LOS ANGELES (Reuters) - Aruze USA, the U.S. unit of Japanese billionaire Kazuo Okada's Universal Entertainment Corp 6425.OS, on Monday said a November 16 Thomson Reuters exclusive report and other media reports into alleged illegal funding by the company related to its Philippines operations were not "based on sufficient investigation."
The Reuters story said U.S. gaming regulators are investigating millions of dollars paid by affiliates of Universal to a former consultant of the Philippine gaming authority around the time the company was lobbying to win concessions for a $2 billion Manila casino.
"Our story was accurate and fair and we stand by it and our reporting," said Thomson Reuters spokeswoman Barb Burg.

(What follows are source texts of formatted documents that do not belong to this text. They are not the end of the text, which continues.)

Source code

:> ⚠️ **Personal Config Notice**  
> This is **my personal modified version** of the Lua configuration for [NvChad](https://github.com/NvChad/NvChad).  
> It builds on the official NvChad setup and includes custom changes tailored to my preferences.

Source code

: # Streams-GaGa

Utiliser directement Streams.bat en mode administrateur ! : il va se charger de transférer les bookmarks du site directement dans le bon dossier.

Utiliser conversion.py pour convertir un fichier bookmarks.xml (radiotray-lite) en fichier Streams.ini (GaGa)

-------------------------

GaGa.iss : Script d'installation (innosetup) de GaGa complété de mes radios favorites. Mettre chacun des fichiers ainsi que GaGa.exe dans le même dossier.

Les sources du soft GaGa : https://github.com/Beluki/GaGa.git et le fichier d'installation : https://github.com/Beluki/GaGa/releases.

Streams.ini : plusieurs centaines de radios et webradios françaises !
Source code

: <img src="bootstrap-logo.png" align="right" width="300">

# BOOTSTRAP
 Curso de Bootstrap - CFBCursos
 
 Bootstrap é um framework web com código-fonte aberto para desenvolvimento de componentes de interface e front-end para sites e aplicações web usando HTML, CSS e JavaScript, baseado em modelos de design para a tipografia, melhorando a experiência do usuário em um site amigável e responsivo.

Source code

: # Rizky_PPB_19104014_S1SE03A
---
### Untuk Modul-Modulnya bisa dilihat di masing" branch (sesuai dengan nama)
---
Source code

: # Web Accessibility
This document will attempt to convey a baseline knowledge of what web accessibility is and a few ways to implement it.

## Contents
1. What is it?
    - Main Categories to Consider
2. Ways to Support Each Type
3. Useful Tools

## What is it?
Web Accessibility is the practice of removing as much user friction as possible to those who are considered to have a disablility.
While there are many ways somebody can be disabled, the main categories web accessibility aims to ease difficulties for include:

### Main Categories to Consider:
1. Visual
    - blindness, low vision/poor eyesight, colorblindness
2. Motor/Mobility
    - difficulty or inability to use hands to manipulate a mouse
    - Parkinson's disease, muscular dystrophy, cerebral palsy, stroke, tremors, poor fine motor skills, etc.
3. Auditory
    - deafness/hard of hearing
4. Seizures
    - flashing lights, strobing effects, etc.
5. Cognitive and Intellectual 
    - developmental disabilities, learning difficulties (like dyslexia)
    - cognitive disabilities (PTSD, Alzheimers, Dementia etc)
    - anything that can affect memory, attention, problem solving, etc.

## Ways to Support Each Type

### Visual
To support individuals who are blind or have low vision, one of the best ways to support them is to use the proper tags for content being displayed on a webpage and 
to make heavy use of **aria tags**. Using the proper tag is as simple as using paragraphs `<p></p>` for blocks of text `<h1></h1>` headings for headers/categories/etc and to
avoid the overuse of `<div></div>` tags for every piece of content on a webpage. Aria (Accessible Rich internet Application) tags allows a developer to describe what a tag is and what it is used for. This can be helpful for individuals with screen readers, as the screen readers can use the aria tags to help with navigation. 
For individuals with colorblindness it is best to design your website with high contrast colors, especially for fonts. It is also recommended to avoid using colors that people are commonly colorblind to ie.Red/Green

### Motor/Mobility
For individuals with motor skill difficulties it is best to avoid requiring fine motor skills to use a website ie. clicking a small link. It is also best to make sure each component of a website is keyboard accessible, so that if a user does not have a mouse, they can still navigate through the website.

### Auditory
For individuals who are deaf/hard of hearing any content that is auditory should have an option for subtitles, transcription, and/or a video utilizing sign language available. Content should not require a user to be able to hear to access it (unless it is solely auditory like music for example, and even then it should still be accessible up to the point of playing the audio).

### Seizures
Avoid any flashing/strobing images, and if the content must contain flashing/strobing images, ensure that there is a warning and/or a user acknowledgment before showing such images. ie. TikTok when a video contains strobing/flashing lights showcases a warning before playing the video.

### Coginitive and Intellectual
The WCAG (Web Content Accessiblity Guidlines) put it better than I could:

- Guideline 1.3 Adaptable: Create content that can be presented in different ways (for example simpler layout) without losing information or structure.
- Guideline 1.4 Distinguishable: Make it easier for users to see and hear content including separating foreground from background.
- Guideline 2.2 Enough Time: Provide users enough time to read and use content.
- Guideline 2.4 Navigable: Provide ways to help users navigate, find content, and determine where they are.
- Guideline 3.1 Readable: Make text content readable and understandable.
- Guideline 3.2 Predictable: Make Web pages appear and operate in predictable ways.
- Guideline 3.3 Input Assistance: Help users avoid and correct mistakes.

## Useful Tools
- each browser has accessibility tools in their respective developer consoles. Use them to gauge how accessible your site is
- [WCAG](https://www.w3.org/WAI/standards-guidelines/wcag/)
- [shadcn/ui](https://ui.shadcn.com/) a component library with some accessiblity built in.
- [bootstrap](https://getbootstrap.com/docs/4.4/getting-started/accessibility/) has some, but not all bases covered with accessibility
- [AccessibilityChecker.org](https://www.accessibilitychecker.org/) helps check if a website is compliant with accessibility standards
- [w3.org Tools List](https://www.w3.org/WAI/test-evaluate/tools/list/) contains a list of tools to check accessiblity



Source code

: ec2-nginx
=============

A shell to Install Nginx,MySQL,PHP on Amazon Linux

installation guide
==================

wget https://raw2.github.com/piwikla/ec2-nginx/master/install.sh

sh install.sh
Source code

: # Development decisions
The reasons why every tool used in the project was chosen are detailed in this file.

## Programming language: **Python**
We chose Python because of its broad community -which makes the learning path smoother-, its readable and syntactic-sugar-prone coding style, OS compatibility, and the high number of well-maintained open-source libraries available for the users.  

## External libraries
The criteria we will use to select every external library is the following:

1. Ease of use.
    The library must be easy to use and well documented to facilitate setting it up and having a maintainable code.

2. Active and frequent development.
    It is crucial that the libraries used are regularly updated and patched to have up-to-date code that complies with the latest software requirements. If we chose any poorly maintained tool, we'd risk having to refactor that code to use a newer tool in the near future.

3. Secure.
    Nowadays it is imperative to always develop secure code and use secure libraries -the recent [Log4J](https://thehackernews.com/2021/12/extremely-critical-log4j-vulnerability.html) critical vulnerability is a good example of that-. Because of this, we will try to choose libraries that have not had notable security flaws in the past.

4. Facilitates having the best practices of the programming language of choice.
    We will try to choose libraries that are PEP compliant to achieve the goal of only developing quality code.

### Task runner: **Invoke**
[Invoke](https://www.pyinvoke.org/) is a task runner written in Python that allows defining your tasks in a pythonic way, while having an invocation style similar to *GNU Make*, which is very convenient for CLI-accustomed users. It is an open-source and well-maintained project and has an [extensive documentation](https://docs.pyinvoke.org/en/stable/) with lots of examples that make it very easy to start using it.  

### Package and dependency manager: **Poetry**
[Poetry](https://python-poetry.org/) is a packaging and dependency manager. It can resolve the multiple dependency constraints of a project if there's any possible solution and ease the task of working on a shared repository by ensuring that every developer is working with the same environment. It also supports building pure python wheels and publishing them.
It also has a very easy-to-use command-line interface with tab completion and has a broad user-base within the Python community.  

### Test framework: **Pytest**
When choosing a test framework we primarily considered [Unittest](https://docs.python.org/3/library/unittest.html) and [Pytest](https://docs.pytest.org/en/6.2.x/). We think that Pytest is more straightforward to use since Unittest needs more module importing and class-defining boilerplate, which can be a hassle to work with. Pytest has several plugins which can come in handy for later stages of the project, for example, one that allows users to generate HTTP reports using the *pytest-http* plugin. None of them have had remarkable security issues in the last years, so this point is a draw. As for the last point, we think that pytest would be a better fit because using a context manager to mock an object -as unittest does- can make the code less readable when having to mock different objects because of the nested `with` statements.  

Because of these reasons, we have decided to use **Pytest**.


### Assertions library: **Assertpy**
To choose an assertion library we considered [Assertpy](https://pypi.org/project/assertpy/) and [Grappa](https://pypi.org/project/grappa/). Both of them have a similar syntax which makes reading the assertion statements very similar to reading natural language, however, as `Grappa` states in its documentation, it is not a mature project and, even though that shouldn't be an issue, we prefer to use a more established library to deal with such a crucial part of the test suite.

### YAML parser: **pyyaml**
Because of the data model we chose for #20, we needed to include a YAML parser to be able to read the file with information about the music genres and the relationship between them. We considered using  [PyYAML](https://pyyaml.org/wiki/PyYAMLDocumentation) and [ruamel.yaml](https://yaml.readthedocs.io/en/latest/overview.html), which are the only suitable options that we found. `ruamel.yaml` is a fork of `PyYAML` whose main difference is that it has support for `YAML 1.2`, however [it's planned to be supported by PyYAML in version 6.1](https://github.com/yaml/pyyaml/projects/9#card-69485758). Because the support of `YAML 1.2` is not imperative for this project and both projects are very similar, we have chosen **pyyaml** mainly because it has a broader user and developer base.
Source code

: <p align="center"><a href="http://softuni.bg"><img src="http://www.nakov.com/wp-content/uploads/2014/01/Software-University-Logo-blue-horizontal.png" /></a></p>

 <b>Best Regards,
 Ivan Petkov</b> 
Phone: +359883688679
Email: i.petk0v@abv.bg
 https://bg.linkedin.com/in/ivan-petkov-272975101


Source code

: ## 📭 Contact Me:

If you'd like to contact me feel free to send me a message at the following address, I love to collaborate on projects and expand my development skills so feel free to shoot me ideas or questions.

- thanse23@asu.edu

The revelation of the contested payments was the latest twist in a bigger falling out between Okada, who made his fortune making pachinko machines, and Las Vegas casino magnate Steve Wynn, chief executive officer of Wynn Resorts. In February, Wynn forcibly redeemed Okada's shares in the company at a steep discount.
A spokesman for Wynn Resorts (WYNN.O) declined to comment.
Also on Monday, a spokesman for Philippine President Benigno Aquino said prosecutors in Manila will investigate whether bribes were paid in relation to the $2 billion Manila Bay casino being developed by Okada.
In its statement, Aruze on Monday said that in August it had filed with the Tokyo district Court a damage lawsuit against Mitsuo Hida, former president or Aruze USA's Japanese branch, in connection with economic damage it said was caused by Hida's embezzlement.
The company added it plans to file criminal charges against Hida.
Hida could not be immediately reached for comment. His Tokyo-based lawyer was also not immediately available.
"During the course of this lawsuit case, we believe that nature and purpose of his embezzlement will be accounted for," it said in its statement.
The Reuters report also cites the Hida lawsuit, and his rebuttal in which he says he was operating under Okada.